2018 soll das Förderprogramm auf Grünanlagen, etwa im Außengelände von Firmen und auf private Gärten ausgeweitet werden. Leider gehe die Zahl der naturnahen Gärten ständig zurück, bedauert Stottele. Dafür seien kurz gehaltene Rasenflächen, Kiesschüttungen oder Thuja-Hecken mit sehr geringem ökologischem Wert auf dem Vormarsch. "Die Anregung zur Ausweitung des Programms kam aus dem Umweltausschuss des Gemeinderats", erklärt Tillmann Stottele.
Im Dezember will er dem Gemeinderat das dazu erarbeitete Konzept präsentieren. Es solle eine Mischung aus Beratung, zur Verfügung stellen von Saatgut, Pflanzen und Nistkästen sowie geldwerten Zuschüssen werden. "Wenn der Gemeinderat zustimmt und die nötigen Mittel bereitstellt, können wir die Details klären und hoffentlich schon in Frühjahr 2018 starten."

Was kann von der Stadt gefördert werden?
Wer Fördermittel von der Stadt für die Pflege einer Streuobstwiese beantragen möchte, sollte sich beim Amt für Umwelt und Naturschutz melden. Bei einem Vorort-Termin mit Beratung durch Manuela Hänsch wird geklärt, welche Art von Förderung infrage kommt. Sie unterstützt auch beim Ausfüllen des Förderantrags. Nachfolgend die Fördermöglichkeiten:
- Baumpflege: Der fachgerechte Schnitt von Obstbäumen auf Streuobstwiesen kann je nach Größe und Zustand des Baumes mit 15 bis 100 Euro pro Baum gefördert werden.
- Pflanzung von Obsthochstämmen: Die Stadt stellt auf Antrag im Herbst Hochstämme zur Pflanzung auf Streuobstwiesen oder an Wegen zur Verfügung.
- Extensive Grünlandnutzung: Wird das Grünland auf Streuobstwiesen extensiv bewirtschaftet, fördert die Stadt dies je nach Artenreichtum mit 400 bis 600 Euro pro Hektar und Jahr.
- Weitere Maßnahmen: Auch für die Anlage von Blühstreifen in Obstanlagen, die Schaffung von Hecken aus heimischen Sträuchern, das Anlegen von Kleingewässern oder Aufstellen von Insektenhotels oder Projekte im Bereich der solidarischen Landwirtschaft sind Zuschüsse möglich.

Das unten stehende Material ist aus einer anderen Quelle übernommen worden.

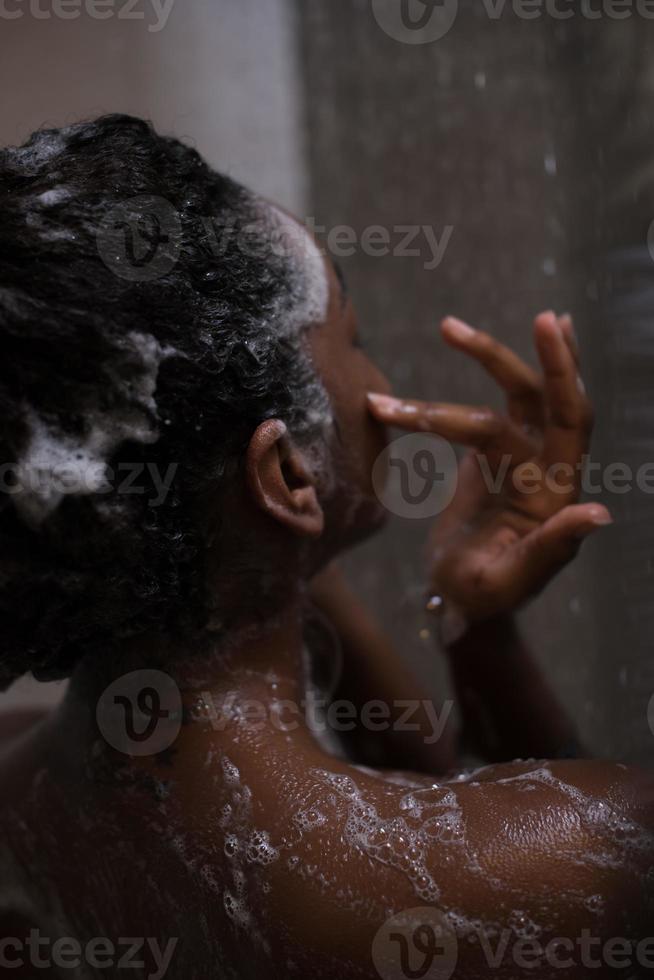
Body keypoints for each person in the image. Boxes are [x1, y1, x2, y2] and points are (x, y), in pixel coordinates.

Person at [0, 115, 651, 980]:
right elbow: (499, 825)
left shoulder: (22, 801)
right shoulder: (603, 848)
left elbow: (435, 787)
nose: (385, 389)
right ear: (288, 475)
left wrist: (466, 620)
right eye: (358, 338)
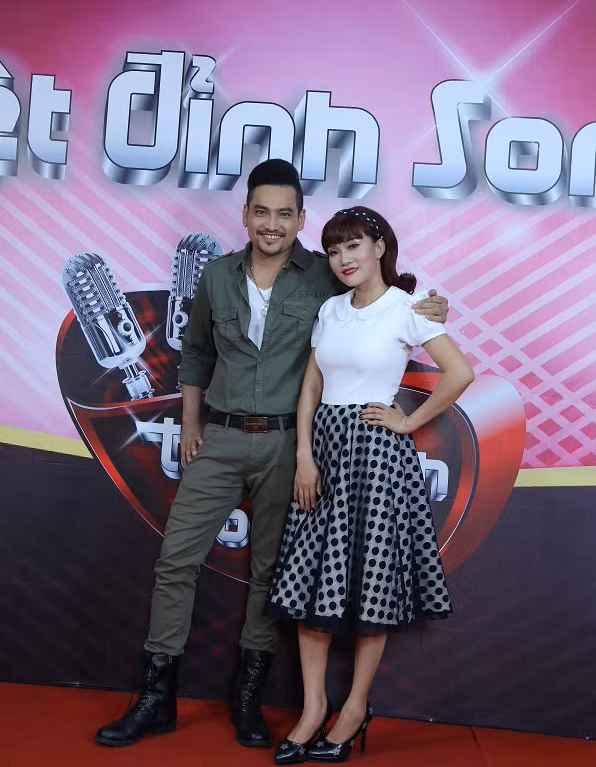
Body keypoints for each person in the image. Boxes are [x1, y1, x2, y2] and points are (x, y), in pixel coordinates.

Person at [94, 161, 449, 749]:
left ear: (301, 219)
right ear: (245, 214)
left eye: (285, 213)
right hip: (221, 436)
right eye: (262, 211)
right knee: (175, 560)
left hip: (290, 443)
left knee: (268, 572)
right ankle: (156, 699)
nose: (272, 224)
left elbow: (379, 296)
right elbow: (196, 353)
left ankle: (248, 700)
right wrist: (190, 422)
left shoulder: (325, 274)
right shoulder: (215, 275)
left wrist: (431, 306)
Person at [268, 206, 474, 764]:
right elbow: (312, 385)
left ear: (379, 248)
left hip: (378, 459)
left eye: (353, 246)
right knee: (310, 580)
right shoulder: (331, 309)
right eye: (335, 250)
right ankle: (313, 709)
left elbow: (460, 373)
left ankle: (355, 708)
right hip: (324, 452)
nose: (343, 259)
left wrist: (408, 422)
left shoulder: (408, 308)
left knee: (371, 583)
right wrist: (305, 454)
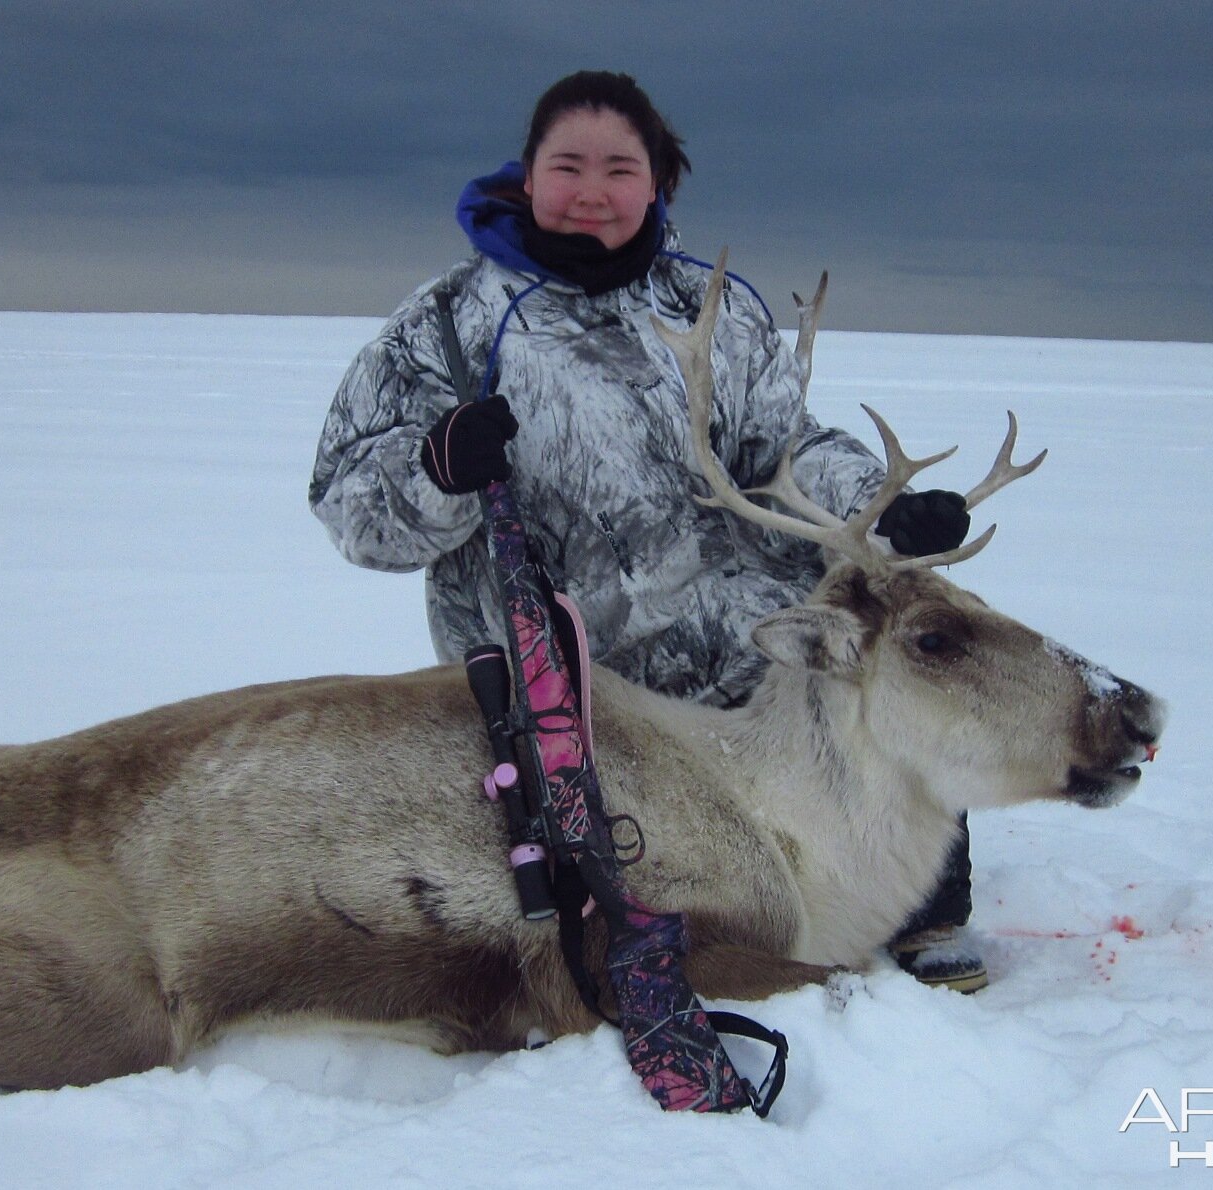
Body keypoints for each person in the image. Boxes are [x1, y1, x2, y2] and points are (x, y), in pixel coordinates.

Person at [308, 70, 984, 992]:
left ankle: (922, 900)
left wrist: (879, 503)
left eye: (620, 168)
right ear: (529, 174)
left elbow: (782, 444)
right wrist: (437, 474)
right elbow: (354, 515)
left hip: (757, 664)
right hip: (580, 695)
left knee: (902, 648)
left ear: (659, 182)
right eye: (568, 165)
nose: (593, 191)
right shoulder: (443, 329)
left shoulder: (715, 309)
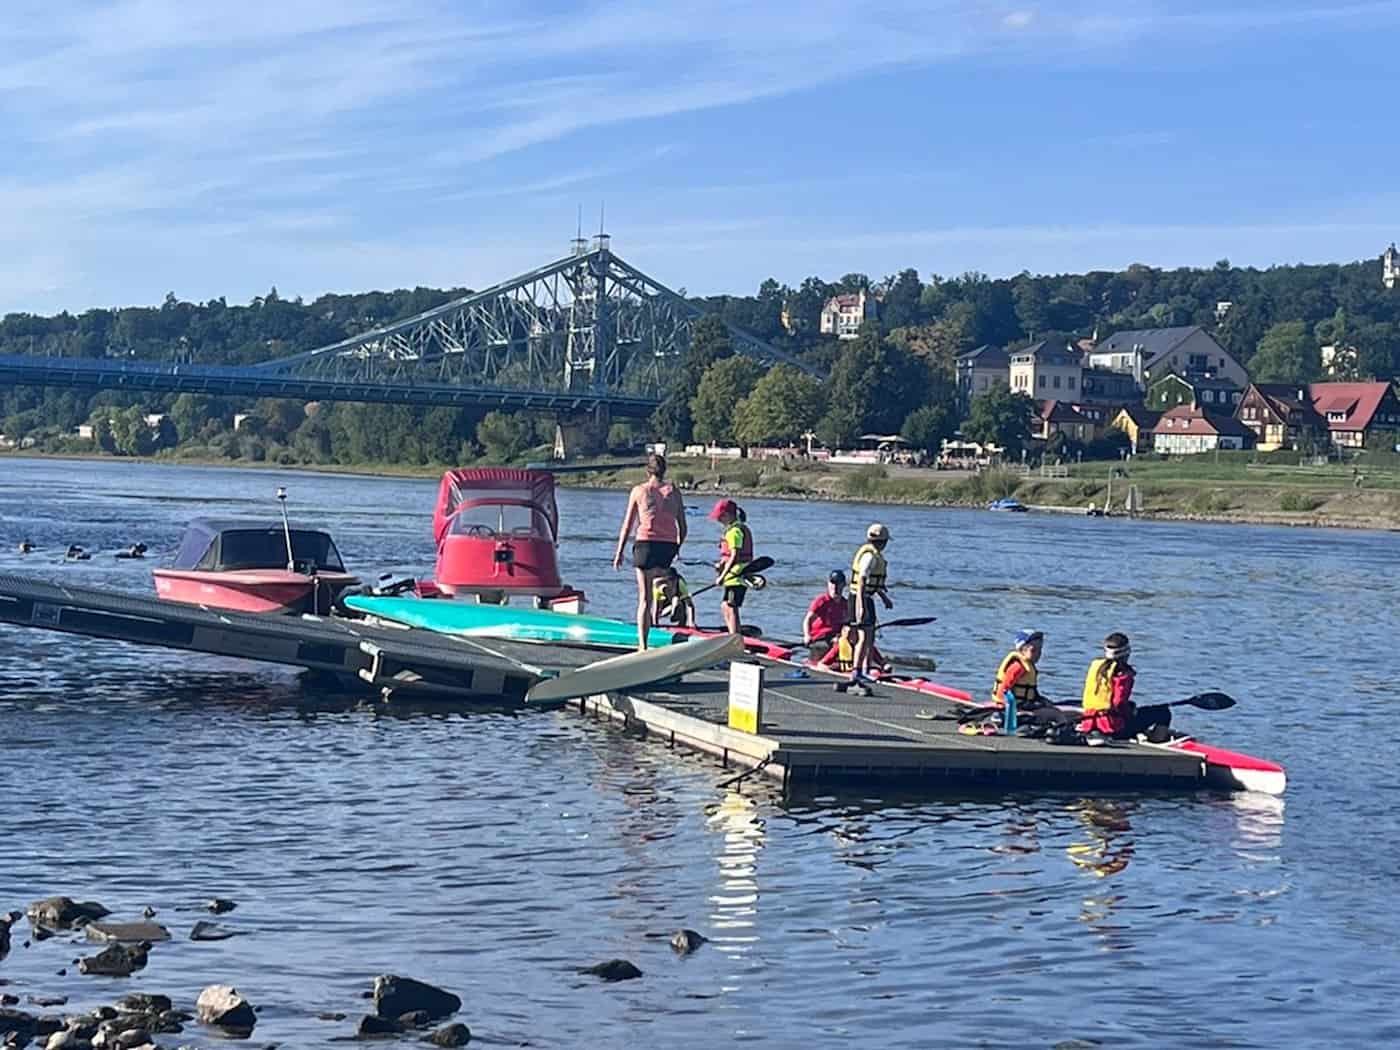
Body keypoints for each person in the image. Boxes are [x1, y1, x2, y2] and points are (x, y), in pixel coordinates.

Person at [613, 452, 686, 649]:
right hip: (667, 545)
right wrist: (678, 547)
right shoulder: (674, 492)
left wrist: (619, 552)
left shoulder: (639, 491)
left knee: (645, 598)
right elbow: (683, 527)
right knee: (661, 577)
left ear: (648, 471)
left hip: (646, 544)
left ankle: (643, 645)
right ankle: (672, 596)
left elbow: (627, 525)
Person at [1078, 632, 1172, 744]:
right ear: (1127, 653)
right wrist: (1131, 711)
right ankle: (1156, 741)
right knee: (1163, 712)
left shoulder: (1096, 666)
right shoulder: (1123, 674)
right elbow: (1118, 704)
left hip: (1089, 722)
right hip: (1113, 728)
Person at [843, 522, 892, 696]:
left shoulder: (873, 556)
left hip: (865, 597)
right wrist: (861, 606)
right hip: (860, 598)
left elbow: (872, 583)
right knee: (863, 637)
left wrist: (884, 597)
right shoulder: (870, 557)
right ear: (883, 542)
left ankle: (864, 669)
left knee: (869, 636)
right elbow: (862, 580)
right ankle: (857, 673)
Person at [709, 499, 753, 636]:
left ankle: (734, 636)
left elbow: (734, 555)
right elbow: (728, 556)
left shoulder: (734, 531)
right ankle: (733, 632)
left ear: (728, 515)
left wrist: (722, 576)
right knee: (725, 605)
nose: (718, 520)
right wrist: (721, 565)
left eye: (720, 517)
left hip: (737, 576)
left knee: (730, 606)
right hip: (732, 575)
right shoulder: (732, 530)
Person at [992, 629, 1051, 708]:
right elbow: (1004, 688)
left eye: (1040, 650)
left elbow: (1031, 691)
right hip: (1016, 705)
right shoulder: (1018, 666)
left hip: (1025, 702)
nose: (1038, 654)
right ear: (1022, 649)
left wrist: (1040, 699)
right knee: (1054, 715)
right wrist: (1004, 705)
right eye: (1033, 650)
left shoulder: (1029, 665)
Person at [802, 570, 850, 661]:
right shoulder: (821, 601)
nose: (835, 587)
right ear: (828, 584)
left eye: (838, 583)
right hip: (819, 638)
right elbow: (807, 620)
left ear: (844, 585)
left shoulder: (845, 604)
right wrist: (807, 636)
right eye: (832, 583)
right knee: (840, 643)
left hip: (835, 638)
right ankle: (822, 663)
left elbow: (847, 625)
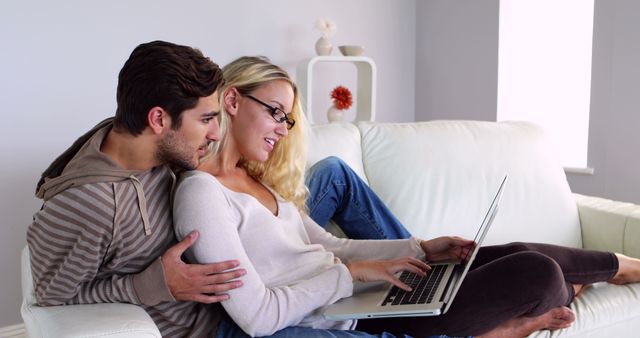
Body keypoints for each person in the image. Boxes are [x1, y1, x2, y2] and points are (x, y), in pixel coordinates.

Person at [172, 55, 640, 338]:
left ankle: (619, 267)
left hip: (364, 293)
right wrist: (350, 276)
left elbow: (332, 247)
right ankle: (546, 304)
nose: (281, 129)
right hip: (347, 316)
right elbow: (255, 316)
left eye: (288, 120)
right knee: (537, 273)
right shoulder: (202, 192)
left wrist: (419, 248)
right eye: (275, 113)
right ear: (232, 101)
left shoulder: (259, 182)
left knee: (520, 253)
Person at [26, 40, 421, 338]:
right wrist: (151, 282)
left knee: (332, 175)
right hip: (221, 321)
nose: (216, 133)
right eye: (206, 120)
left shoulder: (152, 147)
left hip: (240, 269)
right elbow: (50, 297)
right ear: (159, 119)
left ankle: (429, 272)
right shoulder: (88, 204)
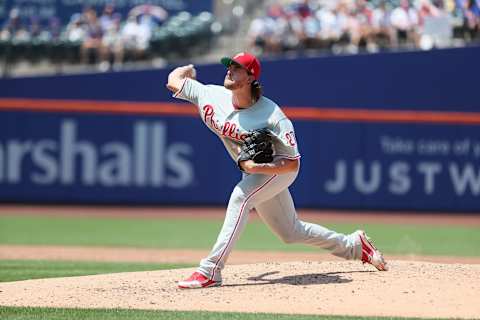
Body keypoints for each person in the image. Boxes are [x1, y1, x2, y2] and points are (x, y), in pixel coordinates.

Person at [166, 52, 388, 289]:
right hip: (254, 172)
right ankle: (355, 245)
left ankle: (210, 270)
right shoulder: (210, 94)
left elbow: (292, 163)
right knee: (290, 232)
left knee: (241, 197)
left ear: (251, 77)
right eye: (228, 66)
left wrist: (258, 166)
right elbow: (173, 79)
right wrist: (188, 68)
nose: (229, 70)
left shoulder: (273, 116)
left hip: (280, 168)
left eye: (237, 67)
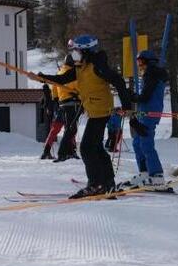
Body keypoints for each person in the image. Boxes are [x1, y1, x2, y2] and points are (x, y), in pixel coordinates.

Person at [36, 35, 132, 199]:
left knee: (86, 148)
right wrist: (42, 77)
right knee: (96, 148)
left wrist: (126, 106)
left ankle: (95, 185)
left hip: (101, 110)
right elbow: (63, 79)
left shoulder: (97, 65)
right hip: (94, 110)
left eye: (76, 51)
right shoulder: (82, 66)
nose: (73, 54)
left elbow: (119, 82)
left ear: (85, 51)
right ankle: (108, 183)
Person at [122, 50, 169, 189]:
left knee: (146, 143)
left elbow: (145, 97)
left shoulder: (152, 74)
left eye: (141, 62)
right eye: (138, 62)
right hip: (144, 112)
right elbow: (143, 98)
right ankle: (145, 173)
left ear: (150, 61)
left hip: (150, 113)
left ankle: (157, 176)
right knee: (137, 142)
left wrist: (131, 95)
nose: (139, 65)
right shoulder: (148, 74)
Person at [52, 53, 81, 163]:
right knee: (71, 129)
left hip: (63, 103)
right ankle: (63, 153)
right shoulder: (71, 73)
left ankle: (69, 151)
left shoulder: (60, 72)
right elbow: (77, 86)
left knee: (69, 128)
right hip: (72, 103)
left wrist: (56, 99)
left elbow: (54, 87)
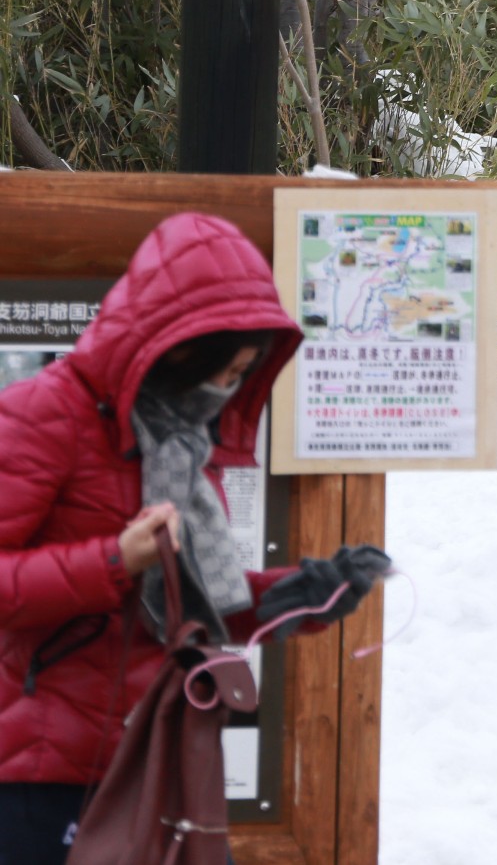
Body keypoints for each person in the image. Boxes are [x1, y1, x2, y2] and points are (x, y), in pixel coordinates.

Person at [0, 213, 389, 865]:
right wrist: (111, 560)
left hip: (157, 756)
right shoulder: (44, 413)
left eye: (242, 375)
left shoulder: (177, 439)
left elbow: (192, 606)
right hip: (43, 774)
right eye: (224, 370)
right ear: (178, 348)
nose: (227, 390)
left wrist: (307, 594)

- Bildung: Schnittkurse können ebenso gefördert werden, wie die Ausbildung zum Obstfachwart, bürgerschaftliche Initiativen sowie Bildungs- und Öffentlichkeitsarbeit im Zusammenhang mit dem Naturschutz.
- Vermarktung: Auch die lokale Vermarktung von Streuobst und daraus hergestellten Produkten ist eine Förderung möglich.